Our Founding Fathers would have loved the Moutza of the Month.
They fought a powerful king and his great armies, and they revered the ancient Greeks. One of the founders had a special credo, perhaps the best one ever, one that Americans should remember: Live Free or Die.
And those of us who give the open hand of the Moutza to the powerful and the stupid are a people who are still free.
We live free and we Moutza. Our forefathers would be quite proud.
So let's award the Moutza of the Month for June.
Extend your palm, or palms, in the ancient fashion. Thrust those naked palms at the offender. Say the magic words: "Nah!" and "Feesa etho" (blow right here).
In Japan, middle-schoolers tried to win it by licking eyeballs. In Chicago, a mayor all but killed (albeit metaphorically) the greatest hockey player in our city's history.
On Facebook, where Moutza of the Month nominations are often posted, reader Paul K. nominated perhaps the creepiest Hollywood actor.
"Michael Douglas, for telling us more about his sex life than we need to know."
Chicago Mayor Rahm Emanuel eagerly extended his 9.5 fingers in reaching for the Moutza of the Month right after the Blackhawks won the Stanley Cup.
"I grew up in the Stan Mikita-Bobby Hull era," Emanuel said on WMVP-AM 1000. "And I think, you know, Bobby's looking down on this team with great admiration."
Bobby Hull looking down? Mayor Rahmfather, Bobby Hull ain't dead. And our hands are very much alive:
"Paula Deen, hands down, for ending her Matt Lauer interview with 'I is what I is,'" insisted reader Emil S.
Let others debate whether there is a statute of limitations on Deen's white racist speech of decades ago. What kills me is that it was only a matter of time until those two comic race hustlers, the Rev. Al "Tawana Brawley" Sharpton and the Rev. Jesse "King of Beers" Jackson, were drawn to Deen.
Three Moutzes waiting. And please, don't try talking to the hand. It doesn't have ears to hear.
Nah! Nah! Nah!
Meanwhile, IRS agents obviously became bored with harassing libertarians and conservatives, so they used their government credit cards for porn, wine, massages and other treats.

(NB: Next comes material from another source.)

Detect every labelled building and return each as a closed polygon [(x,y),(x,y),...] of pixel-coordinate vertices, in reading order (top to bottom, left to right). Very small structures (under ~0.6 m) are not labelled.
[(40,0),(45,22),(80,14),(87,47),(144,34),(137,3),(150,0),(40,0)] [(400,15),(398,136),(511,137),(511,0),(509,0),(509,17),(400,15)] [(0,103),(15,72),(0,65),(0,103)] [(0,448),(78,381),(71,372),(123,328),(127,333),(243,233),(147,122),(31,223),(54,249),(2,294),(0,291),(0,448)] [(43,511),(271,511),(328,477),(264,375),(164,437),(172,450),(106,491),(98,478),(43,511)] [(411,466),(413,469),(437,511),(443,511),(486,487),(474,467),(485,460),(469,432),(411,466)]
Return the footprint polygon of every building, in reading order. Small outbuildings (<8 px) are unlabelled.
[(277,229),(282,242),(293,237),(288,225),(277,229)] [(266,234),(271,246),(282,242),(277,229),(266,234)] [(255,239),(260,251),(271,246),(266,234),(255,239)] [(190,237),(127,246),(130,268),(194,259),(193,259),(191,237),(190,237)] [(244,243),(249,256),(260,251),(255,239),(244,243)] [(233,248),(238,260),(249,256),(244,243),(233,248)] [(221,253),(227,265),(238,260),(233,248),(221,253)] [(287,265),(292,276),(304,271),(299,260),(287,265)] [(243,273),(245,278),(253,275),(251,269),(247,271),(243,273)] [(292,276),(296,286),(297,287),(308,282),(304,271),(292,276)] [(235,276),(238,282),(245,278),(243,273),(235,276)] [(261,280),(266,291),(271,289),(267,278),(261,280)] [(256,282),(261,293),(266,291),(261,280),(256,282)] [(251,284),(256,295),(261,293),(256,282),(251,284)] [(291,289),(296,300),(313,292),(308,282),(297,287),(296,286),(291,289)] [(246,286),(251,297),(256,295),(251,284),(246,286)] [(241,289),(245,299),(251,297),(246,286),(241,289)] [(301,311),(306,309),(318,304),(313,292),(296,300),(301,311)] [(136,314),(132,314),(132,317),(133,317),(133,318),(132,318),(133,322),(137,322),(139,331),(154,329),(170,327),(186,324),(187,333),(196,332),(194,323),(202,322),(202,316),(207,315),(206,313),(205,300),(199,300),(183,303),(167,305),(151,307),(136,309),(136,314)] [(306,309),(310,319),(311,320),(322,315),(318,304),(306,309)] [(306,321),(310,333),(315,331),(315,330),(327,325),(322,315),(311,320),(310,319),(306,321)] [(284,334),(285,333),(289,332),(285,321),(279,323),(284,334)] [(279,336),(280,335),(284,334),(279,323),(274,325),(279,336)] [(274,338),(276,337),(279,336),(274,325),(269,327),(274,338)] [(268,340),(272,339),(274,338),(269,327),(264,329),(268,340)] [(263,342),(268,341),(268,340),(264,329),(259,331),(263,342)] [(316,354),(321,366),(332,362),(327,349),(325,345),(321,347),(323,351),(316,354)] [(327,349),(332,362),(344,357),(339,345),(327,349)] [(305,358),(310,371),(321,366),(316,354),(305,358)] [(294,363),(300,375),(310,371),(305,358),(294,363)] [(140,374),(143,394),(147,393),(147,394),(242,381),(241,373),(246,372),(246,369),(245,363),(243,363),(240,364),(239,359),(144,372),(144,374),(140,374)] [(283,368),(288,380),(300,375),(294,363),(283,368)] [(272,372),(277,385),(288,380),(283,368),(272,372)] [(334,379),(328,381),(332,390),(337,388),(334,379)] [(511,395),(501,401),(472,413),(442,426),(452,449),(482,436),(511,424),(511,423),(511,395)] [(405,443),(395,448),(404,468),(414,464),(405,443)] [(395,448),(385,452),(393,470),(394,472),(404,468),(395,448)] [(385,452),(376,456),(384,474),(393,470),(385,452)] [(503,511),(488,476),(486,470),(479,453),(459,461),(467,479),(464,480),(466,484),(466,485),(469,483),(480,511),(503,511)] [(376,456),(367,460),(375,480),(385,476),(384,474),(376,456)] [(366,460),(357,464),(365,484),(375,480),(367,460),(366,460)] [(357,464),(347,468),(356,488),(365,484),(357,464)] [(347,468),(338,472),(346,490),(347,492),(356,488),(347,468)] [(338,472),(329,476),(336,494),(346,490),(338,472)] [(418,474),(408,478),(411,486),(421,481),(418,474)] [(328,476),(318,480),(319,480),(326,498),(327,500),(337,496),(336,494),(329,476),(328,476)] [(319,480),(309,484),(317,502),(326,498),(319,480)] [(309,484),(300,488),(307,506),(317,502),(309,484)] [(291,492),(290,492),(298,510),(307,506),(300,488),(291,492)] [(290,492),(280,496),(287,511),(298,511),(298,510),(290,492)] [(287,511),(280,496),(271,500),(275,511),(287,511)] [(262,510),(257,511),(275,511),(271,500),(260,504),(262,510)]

Reader Steve B. wants President Barack Obama to get a Moutza (but I refuse to Moutza the president) and the White House and IRS for "trying to spin the fact that liberal groups were being flagged as much as conservative groups."
Let's remove Obama from the equation and line up the IRS and the political hacks. Groups on the left weren't hounded as fiercely as were those on the right. IRS bosses admitted this.